• DATA SUPPLIED:
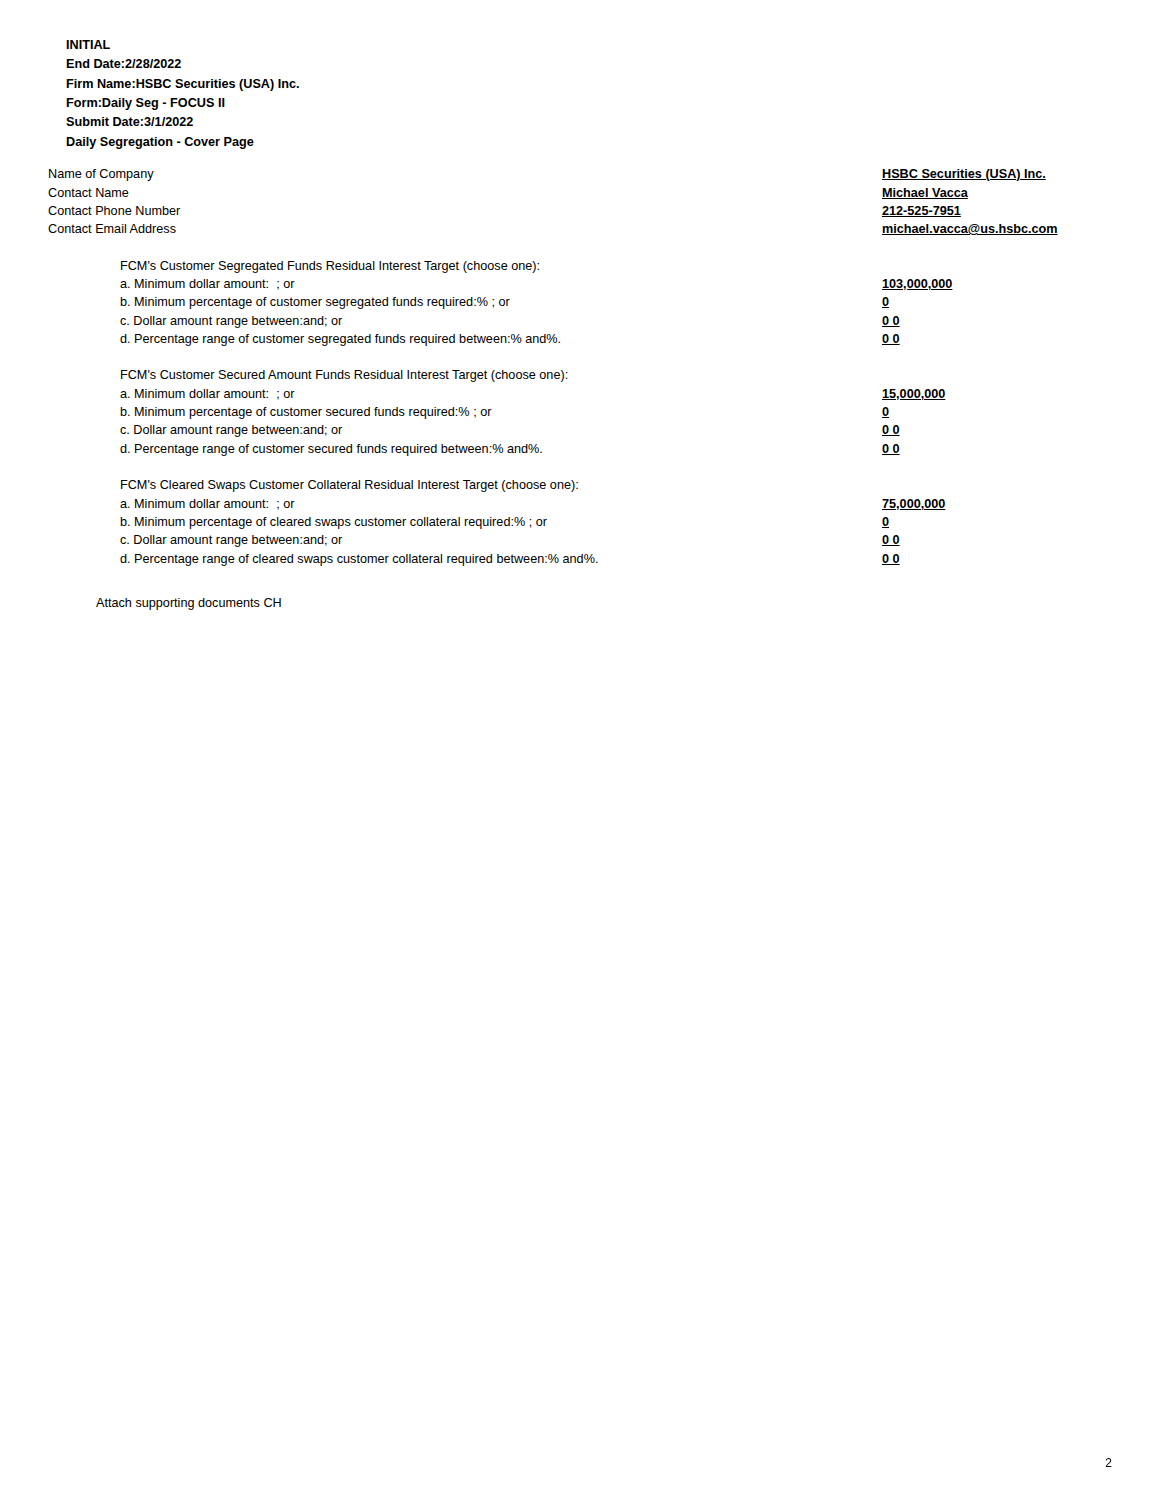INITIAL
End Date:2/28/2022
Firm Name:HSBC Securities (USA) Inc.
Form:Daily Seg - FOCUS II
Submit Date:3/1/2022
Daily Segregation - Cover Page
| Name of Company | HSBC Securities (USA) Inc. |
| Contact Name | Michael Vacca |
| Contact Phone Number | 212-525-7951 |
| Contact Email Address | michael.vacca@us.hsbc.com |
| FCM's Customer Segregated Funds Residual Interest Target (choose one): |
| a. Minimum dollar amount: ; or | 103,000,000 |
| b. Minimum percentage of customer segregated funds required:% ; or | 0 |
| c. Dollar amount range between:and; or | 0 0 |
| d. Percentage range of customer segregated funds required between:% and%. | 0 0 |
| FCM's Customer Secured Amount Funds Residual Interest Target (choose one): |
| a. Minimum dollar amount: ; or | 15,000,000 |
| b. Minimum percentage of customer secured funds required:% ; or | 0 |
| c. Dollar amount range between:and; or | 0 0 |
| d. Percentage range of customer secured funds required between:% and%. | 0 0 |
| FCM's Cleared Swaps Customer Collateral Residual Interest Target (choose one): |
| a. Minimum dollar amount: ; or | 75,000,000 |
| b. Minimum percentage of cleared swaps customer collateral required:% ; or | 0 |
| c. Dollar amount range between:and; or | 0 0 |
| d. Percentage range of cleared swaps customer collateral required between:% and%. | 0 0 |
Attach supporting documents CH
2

---

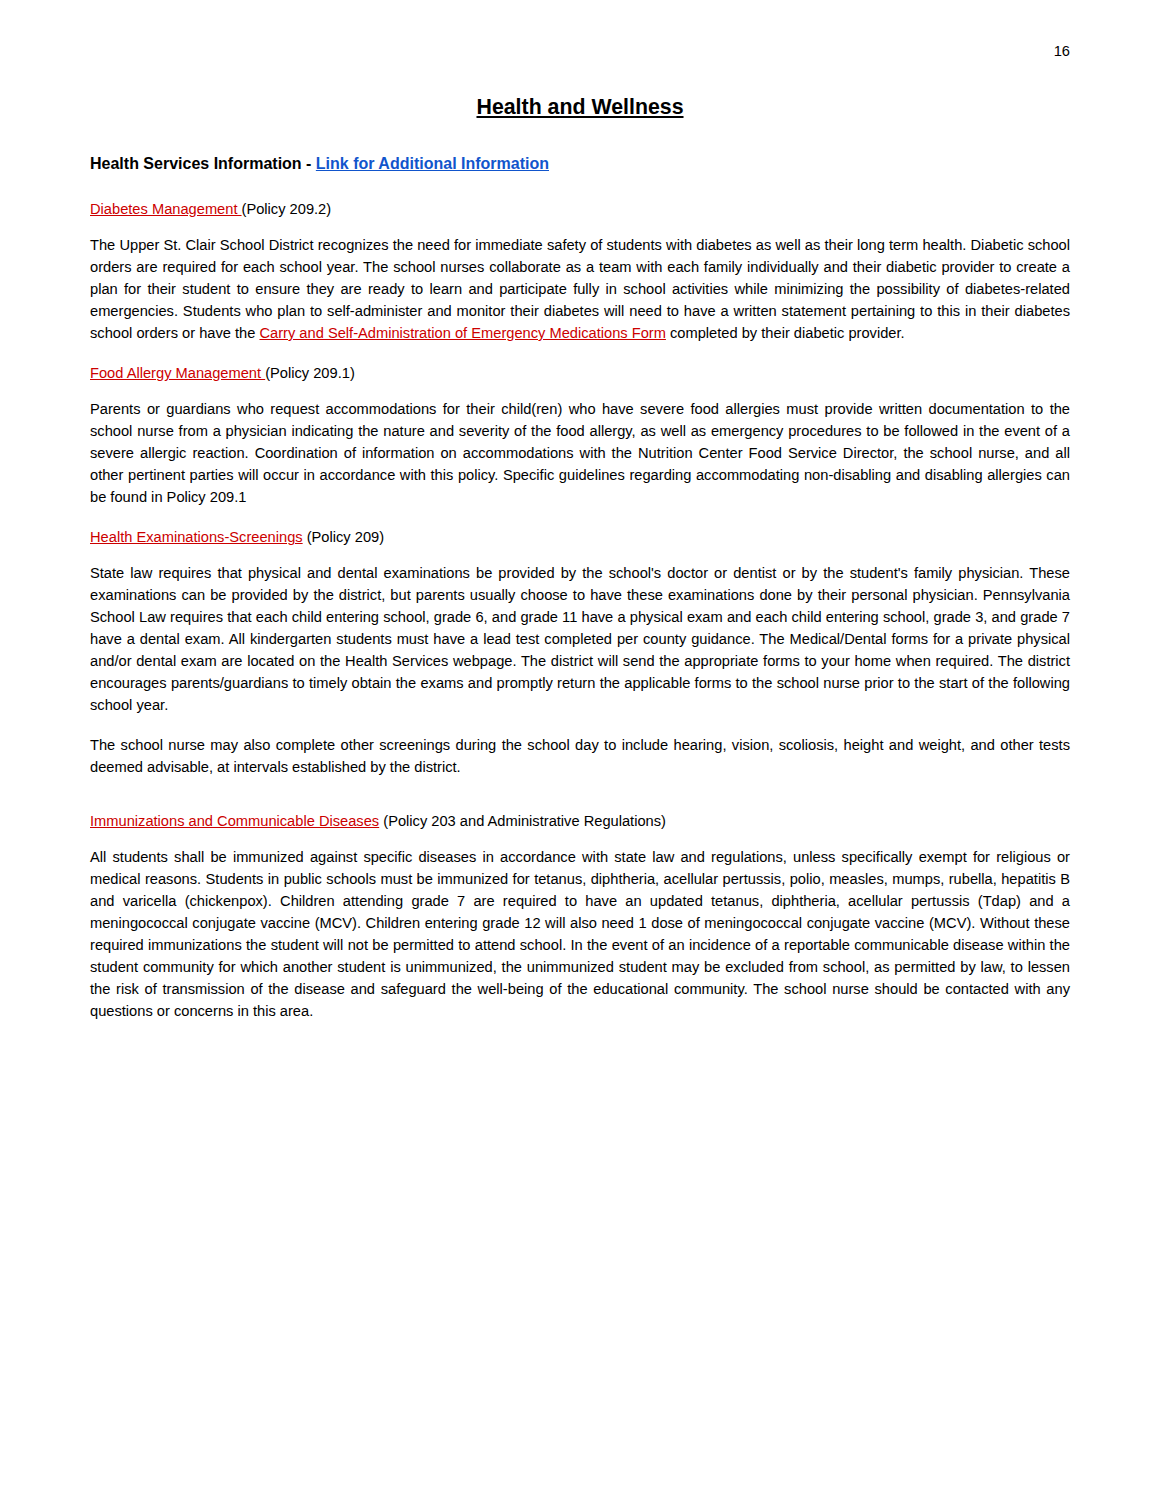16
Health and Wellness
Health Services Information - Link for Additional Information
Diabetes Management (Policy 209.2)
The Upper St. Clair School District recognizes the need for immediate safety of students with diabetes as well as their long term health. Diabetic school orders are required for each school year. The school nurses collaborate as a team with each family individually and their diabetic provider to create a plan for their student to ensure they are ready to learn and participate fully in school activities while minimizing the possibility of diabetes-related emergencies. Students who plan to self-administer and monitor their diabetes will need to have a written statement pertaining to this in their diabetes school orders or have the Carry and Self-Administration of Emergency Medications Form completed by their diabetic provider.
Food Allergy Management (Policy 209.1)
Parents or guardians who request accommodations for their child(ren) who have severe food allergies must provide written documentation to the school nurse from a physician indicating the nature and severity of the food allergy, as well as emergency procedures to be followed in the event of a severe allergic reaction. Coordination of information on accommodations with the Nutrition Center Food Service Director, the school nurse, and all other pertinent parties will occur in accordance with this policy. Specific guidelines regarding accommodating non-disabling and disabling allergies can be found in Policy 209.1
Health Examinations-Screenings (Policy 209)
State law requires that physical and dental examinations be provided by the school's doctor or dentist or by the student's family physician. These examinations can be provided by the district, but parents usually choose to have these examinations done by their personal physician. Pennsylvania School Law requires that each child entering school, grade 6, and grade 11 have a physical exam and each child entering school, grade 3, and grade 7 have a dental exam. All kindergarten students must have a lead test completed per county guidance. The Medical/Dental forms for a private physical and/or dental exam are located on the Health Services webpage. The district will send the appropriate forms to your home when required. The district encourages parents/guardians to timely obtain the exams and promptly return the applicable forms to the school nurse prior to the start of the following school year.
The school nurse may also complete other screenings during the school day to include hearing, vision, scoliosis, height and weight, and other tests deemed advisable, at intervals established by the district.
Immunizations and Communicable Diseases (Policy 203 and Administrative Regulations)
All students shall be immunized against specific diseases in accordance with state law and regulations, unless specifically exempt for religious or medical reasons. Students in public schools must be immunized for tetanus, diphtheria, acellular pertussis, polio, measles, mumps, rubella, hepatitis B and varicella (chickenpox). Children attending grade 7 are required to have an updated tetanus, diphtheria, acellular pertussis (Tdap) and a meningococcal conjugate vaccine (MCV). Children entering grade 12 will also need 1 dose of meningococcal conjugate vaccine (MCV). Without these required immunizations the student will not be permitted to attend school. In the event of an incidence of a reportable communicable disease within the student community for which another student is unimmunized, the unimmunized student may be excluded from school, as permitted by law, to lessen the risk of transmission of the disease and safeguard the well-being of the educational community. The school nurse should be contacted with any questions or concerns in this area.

• YOUR INSTRUCTIONS: Everything starting at the line containing "segregated funds required:% ; or | 0 |" and ending at the line containing "Amount Funds Residual Interest Target (choose one): |" in the records above should be repeated exactly, and only that.

• OUTPUT OF THE TASK:
| b. Minimum percentage of customer segregated funds required:% ; or | 0 |
| c. Dollar amount range between:and; or | 0 0 |
| d. Percentage range of customer segregated funds required between:% and%. | 0 0 |
| FCM's Customer Secured Amount Funds Residual Interest Target (choose one): |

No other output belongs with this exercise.